Tim Ross, Telegraph (London), August 12, 2013
Nigeria’s space programme will help combat famine in Africa, Justine Greening has said as she defended sending hundreds of millions of pounds of taxpayers’ money to the country in aid.
Miss Greening, the International Development Secretary, said Nigeria’s own investment in its satellite technology was “sensible” and stressed that it was not being funded with British money.
Tory MPs have criticised her department for allocating more than £900 million in government funds for social and educational projects in Nigeria when the country is spending its own money on training an astronaut.
Speaking to BBC Radio 4, she said she believed British aid was being “well spent” but added: “We obviously have to make sure that we critically assess the projects underway.
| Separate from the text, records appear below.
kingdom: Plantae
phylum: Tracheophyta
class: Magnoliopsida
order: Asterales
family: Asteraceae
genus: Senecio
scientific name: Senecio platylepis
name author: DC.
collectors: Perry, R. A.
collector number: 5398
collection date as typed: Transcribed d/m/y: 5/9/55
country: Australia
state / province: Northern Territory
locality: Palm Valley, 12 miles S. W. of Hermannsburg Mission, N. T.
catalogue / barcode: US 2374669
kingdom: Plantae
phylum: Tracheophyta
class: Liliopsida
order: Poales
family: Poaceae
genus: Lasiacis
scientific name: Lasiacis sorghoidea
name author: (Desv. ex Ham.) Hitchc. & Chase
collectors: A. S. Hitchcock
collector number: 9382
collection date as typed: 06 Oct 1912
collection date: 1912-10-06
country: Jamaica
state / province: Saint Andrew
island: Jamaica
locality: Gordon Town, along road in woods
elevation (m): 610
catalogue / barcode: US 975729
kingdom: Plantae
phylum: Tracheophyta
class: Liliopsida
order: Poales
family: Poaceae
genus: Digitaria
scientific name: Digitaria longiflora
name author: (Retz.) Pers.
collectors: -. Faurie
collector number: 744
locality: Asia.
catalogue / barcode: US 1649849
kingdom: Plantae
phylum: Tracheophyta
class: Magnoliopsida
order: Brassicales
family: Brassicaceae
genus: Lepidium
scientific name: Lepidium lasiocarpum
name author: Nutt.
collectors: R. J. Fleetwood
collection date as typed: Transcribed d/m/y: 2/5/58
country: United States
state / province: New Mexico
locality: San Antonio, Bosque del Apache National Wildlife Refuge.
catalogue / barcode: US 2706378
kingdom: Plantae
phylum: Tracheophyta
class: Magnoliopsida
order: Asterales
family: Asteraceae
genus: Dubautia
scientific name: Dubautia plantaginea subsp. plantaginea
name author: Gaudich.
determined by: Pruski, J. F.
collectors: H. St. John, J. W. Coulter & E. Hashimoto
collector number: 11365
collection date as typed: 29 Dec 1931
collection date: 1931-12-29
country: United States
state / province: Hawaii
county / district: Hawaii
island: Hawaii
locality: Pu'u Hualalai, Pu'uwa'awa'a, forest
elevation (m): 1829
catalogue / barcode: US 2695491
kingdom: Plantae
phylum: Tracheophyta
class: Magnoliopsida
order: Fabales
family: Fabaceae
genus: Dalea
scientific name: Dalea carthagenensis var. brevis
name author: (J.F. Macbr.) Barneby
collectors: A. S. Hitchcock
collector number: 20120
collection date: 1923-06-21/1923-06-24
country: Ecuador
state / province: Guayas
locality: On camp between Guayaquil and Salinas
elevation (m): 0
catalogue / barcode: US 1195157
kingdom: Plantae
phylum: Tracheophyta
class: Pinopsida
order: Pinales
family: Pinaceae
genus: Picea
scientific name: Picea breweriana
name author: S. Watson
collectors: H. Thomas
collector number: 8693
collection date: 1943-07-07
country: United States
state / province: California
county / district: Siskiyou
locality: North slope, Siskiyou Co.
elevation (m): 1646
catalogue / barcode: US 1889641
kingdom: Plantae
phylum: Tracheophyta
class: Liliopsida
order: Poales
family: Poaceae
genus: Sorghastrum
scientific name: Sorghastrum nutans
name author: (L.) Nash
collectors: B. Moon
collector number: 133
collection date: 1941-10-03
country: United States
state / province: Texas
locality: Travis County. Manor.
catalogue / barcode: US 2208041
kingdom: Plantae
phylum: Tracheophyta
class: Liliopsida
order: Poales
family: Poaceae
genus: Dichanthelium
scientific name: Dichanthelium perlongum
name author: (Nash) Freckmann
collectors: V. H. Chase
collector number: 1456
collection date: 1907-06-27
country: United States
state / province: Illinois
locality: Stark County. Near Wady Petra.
“We are investing in education projects–some of these are actually in incredibly challenging parts of Nigeria.”
Ministers expect the Nigerian government to invest in its own infrastructure as well, she said as she praised the space schemes as “a sensible investment”.
“The so called ‘space programme’ was in fact investment in satellites, weather satellites and for communication.
“For a country like Nigeria, which still has a huge agricultural sector for which getting crops can be the difference between keeping people alive and having chronic famine, actually understanding weather patterns is absolutely key to food production and food planning.”
The Cabinet minister said it was “regrettable” that almost half a million pounds of British taxpayer-funded aid and equipment had fallen into the hands of al-Qaeda-linked rebels in Somalia.
Over a three month period, the terror group’s franchise in the country, al-Shabaab, “confiscated” the material worth £480,000 from contractors working for the British government in a series of incidents.
Miss Greening sought to play down the significance of the losses and insisted that officials in her Department for International Development “track exactly” what happens to taxpayers’ money.
“This incident shows that often we are working in incredibly challenging circumstances,” the minister told BBC Radio 4’s Today programme.
“It is regrettable that we lost supplies that were funded by the taxpayer but we were in Somalia precisely because of the terrorism threat and at a time of huge issues of piracy as well and it shows why we were there in the first place,” she told the Today programme.